Problem to solve: From the entries below, return only the lines starting at the one that contains "SALONI AUTO" and ending at the one that contains "Alessandro Colombo, classe 1983.", exactly as they stand.

Stored items from a collection
┄┄┄┄┄┄┄┄┄┄
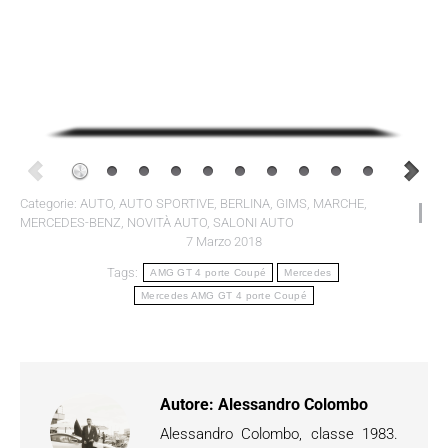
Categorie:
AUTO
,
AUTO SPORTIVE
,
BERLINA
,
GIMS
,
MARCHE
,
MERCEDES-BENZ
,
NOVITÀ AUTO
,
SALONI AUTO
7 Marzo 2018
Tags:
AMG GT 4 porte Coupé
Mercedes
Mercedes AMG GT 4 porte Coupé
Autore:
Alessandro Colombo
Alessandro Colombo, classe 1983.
┄┄┄┄┄┄┄┄┄┄
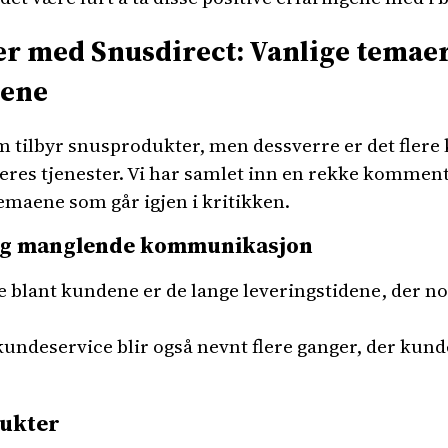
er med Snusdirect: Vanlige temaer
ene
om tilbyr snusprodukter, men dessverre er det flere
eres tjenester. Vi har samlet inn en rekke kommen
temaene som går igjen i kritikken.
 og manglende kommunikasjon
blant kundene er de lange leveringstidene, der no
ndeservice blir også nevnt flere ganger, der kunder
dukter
┄┄┄┄┄┄┄┄┄┄
Completed task:
SALONI AUTO
7 Marzo 2018
Tags:
AMG GT 4 porte Coupé
Mercedes
Mercedes AMG GT 4 porte Coupé
Autore:
Alessandro Colombo
Alessandro Colombo, classe 1983.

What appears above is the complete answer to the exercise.